Nothing gets me hyperventilating more quickly than rich countries allowing citizens lacking power and privilege to suffer in ways that are, at least to some extent, preventable.
Believe me, I am well aware of my own country’s shameful treatment of the powerless. But the cruelties we reserve for the hungry, the uninsured, the disabled, and the poor are old news. I already watched the horrors of Katrina unfold.
But I honestly can’t say that, before the age of the Internet, I fully appreciated the seemingly limitless examples of wealthy societies that seem incapable of providing the most basic protections to those who might die without them.
My favorite recent example of journalism shining a light on suffering amidst wealth was George Packer’s shattering portrait in The New Yorker of the slums of Lagos, Nigeria. If you have a strong stomach, read the piece and see the quality of life that the world’s 12th largest oil producing country reserves for its poorest citizens.

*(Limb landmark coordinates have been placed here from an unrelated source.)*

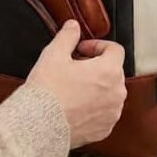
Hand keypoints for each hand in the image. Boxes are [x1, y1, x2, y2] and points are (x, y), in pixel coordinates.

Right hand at [27, 20, 126, 147]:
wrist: (39, 125)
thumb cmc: (48, 91)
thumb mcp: (54, 54)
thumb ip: (68, 36)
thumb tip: (73, 26)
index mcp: (109, 71)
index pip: (115, 49)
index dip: (97, 45)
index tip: (81, 49)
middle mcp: (116, 93)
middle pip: (113, 71)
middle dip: (96, 65)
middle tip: (74, 66)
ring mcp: (112, 113)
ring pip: (110, 92)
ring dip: (97, 86)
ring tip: (74, 86)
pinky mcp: (104, 130)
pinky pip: (104, 112)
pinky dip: (94, 106)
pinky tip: (75, 104)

And now the Sichuan earthquake.
This week, virtually every new media technology brought us horrifying details of how the Chinese economic miracle had apparently not been quite miraculous enough to insure basic standards of safe school construction.

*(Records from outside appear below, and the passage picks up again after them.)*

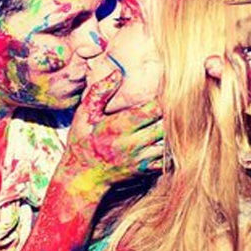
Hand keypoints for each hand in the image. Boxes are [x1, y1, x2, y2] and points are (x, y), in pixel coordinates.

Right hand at [61, 69, 163, 195]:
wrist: (82, 177)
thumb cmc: (82, 141)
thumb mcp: (84, 114)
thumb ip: (100, 92)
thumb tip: (117, 73)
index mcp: (120, 126)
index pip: (154, 109)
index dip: (157, 102)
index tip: (152, 100)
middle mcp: (133, 144)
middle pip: (165, 125)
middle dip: (166, 117)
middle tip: (163, 111)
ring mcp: (140, 159)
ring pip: (168, 142)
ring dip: (167, 133)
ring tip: (162, 125)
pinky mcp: (145, 171)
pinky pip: (166, 159)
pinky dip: (167, 150)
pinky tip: (159, 142)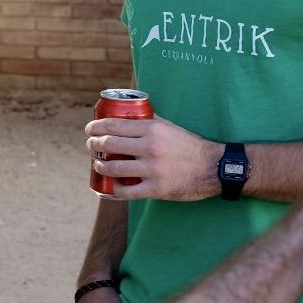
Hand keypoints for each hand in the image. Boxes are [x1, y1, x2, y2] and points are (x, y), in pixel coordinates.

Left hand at [85, 113, 221, 200]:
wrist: (212, 168)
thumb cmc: (190, 146)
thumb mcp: (170, 127)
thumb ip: (151, 120)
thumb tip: (131, 112)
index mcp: (152, 130)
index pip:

In fact, so-called micro-blogging (Twitter, etc.) – which I now am ashamed to have occasionally ridiculed as nothing more than knowing when a friend decides to make a salami sandwich — came into its own and provided a tidal wave of instant details about the extent of death and destruction in Sichuan province. In real time, we heard the cries of grief and the rage of Chinese citizens at a government that had allowed thousands of children to die in tombs of negligence, arrogance and shoddy construction. Who knew that cheap construction – specifically the use of concrete without steel reinforcement — is so widespread in China that it has its own nickname – “Tofu building?”
Richard Spencer, reporting from Sichuan province for The Telegraph, tells a chilling story of promises broken and young lives lost. Faced with this tidal wave of revelations, Chinese officials were forced to promise a rigorous investigation resulting in severe punishment for those at fault.
Smooth. Really smooth. And straight out of the authoritarian propaganda playbook: We’ll root out those at fault and punish them. “If quality problems do exist in the school buildings, those found responsible will be dealt with severely,” said Housing and Urban and Rural Construction Minister Jiang Weixin.
Excuse me Minister Jiang Weixin: Is there any chance you might be one of “those found responsible?”
I just had a sickening thought: Given the authoritarian impulse to quickly cover up crimes and negligence, at least Jiang Weixin will probably have those schools fully rebuilt before the reconstruction of New Orleans consists of anything more than Bush administration photo-ops.